What if matter was never lost?

He woke one morning to find that he was no longer empty inside. A mockingbird sang.

He threw open the window, and the spring air rushed inside the room, carrying with it pollen and birdsong.

“I must go to woods!” he cried. He had retired long ago. There was no one to report to, no one to call. He drove his old Volvo station wagon to the mountains, so he could walk beneath pine and find his way to meadow.

Everywhere, birds were singing, not just the mockingbird, but thrushes, wrens, warblers, vireos. He followed a chickadee’s call into a mountain clearing, and there, he found a woman, near his age, standing with her face tilted towards the sky, barely visible beneath the branches.

Naomi

“I thought I had the forest to myself,” he said.
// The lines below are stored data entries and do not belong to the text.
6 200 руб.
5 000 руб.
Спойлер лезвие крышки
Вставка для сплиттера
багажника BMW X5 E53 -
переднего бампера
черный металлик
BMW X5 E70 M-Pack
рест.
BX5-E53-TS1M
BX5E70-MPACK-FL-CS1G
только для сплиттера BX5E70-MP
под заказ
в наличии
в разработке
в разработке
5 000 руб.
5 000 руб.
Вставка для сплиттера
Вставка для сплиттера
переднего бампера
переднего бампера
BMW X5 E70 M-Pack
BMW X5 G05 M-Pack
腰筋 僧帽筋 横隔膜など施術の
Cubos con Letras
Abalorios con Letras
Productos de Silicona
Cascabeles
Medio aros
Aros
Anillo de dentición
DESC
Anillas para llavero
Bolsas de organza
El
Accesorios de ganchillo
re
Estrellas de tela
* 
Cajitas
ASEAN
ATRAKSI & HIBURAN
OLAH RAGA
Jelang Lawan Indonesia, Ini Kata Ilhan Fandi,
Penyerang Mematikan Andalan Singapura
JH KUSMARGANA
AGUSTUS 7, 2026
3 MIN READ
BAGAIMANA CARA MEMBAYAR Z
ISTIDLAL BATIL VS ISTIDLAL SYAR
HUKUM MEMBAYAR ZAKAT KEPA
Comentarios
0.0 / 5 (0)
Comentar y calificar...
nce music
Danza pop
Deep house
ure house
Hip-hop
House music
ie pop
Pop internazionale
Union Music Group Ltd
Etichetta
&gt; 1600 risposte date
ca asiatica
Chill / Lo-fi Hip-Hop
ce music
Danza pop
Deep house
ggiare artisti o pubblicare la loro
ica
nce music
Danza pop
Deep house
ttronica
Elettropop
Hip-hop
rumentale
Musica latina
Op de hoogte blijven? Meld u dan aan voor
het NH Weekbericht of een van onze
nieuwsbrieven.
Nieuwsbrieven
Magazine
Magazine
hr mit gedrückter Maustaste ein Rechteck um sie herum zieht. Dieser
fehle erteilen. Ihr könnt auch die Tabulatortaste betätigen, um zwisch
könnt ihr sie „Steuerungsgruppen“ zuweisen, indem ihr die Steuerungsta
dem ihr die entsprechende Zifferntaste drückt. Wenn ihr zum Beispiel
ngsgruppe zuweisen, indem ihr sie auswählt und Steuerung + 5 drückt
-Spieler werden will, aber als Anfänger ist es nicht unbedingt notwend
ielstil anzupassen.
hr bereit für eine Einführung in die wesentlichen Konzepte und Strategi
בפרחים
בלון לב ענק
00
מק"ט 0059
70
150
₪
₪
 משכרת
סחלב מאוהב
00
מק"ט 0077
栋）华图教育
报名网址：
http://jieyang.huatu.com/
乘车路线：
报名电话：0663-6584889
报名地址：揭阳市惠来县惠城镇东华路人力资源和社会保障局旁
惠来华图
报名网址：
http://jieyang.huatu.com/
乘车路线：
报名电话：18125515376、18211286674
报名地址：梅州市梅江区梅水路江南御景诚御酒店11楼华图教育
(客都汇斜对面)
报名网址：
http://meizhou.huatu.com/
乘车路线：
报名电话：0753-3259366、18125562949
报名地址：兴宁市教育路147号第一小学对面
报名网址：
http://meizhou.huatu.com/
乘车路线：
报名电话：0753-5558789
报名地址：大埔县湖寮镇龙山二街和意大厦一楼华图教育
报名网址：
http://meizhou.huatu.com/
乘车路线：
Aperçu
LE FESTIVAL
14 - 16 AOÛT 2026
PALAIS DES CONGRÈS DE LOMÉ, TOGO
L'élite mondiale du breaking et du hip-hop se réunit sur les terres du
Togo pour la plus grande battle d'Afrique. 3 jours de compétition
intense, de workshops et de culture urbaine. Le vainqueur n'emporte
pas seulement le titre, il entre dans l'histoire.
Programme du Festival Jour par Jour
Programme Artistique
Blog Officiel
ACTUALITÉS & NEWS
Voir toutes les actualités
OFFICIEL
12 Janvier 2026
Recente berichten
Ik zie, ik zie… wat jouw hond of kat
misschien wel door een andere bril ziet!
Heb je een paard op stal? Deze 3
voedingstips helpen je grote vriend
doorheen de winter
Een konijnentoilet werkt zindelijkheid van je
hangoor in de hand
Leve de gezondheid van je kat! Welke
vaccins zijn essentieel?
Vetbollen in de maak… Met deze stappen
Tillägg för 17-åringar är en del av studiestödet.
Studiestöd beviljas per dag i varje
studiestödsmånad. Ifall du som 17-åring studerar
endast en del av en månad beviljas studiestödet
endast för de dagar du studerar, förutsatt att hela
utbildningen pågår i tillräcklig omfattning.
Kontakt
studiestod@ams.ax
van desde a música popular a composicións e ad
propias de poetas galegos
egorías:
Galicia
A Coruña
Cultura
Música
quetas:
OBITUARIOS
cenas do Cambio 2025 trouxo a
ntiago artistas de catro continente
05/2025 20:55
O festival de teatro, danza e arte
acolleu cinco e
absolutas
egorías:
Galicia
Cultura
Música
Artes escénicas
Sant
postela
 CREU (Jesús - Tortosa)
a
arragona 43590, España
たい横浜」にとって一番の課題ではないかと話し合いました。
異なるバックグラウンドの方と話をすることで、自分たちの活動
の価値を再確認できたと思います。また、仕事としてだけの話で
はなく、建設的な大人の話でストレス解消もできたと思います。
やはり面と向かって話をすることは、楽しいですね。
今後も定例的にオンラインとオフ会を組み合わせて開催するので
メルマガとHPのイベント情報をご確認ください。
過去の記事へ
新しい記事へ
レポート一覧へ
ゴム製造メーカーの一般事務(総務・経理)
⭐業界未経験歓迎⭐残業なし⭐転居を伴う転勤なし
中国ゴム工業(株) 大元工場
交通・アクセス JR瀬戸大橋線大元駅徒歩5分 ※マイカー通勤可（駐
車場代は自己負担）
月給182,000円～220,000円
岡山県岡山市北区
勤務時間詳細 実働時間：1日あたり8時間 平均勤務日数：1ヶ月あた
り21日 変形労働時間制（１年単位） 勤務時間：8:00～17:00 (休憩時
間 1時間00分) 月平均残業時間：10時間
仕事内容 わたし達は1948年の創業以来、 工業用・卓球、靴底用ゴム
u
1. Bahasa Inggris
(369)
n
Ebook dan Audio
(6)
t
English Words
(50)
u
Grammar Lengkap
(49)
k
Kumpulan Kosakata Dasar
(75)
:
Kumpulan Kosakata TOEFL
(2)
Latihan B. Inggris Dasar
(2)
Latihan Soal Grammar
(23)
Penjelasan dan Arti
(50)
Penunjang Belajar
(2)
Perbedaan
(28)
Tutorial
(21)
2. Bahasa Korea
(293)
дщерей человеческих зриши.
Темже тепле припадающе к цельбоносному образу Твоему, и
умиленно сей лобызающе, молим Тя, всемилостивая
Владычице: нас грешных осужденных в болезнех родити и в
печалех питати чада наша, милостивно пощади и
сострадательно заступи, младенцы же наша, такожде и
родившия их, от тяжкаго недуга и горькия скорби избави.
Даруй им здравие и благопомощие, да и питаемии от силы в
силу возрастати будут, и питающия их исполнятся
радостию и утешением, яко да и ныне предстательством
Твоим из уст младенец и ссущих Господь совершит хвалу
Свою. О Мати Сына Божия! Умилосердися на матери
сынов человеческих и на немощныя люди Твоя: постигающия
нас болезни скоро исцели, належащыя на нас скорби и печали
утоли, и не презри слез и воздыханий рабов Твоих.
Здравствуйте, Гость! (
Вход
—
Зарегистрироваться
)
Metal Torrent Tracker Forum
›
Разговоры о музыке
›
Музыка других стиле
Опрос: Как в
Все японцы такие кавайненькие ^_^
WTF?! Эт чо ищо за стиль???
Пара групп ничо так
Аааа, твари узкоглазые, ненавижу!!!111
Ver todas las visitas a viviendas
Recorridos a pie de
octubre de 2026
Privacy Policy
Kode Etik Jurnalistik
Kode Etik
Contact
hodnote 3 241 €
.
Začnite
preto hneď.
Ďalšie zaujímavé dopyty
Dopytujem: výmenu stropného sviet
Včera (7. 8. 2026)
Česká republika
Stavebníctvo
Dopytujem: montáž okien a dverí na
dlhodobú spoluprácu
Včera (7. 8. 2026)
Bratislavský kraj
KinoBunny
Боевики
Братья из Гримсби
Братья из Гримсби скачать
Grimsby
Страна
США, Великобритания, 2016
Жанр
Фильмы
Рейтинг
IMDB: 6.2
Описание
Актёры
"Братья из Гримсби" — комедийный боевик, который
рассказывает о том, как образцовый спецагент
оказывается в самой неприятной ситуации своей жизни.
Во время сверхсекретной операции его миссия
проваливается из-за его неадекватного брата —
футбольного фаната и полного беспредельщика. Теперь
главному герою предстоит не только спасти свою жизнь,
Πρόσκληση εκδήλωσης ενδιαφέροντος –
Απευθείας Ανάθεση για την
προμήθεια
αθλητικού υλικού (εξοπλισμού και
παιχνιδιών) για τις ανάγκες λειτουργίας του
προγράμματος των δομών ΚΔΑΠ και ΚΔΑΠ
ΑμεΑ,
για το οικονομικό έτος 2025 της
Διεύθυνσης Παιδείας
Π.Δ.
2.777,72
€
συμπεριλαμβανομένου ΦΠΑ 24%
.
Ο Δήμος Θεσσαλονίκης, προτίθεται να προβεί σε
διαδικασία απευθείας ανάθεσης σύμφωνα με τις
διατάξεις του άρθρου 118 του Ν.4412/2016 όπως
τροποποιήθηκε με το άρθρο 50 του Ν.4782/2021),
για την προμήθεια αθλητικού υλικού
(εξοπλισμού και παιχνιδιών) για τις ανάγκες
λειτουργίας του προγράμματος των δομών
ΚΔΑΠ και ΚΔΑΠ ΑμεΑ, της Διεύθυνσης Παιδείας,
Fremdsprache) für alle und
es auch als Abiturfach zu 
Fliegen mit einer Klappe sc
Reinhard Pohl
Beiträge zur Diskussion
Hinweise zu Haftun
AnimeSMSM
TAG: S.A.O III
“It is yours!” she answered. “It belongs to any feet that find themselves here!”

Her eyes–entire galaxies swam within them and little bursts of light sparkled like stochastic star formations.

“I could lose myself,” he said. But she didn’t hear, for she was laughing and her laughter merged with the singing of the wren and he wondered about the sine waves as they joined each other and where could he find the derivative and which was the prime?

They walked together and before he knew where he was, he found they were sitting together at a campfire and she was talking about the seasons.

lost01

“I thought I would never see another spring,” Liam said. “But something tells me that thought was premature.”

And nothing was lost. Not stardust nor a dust mote. Not a carrot’s essence nor a birdsong. Not the light from a stochastic star formation, nor laughter, nor the memory of a girl long, long ago, who carried a black portfolio that held within it drawings of shifting patterns of shadow and light. It was all found, and it was all within him.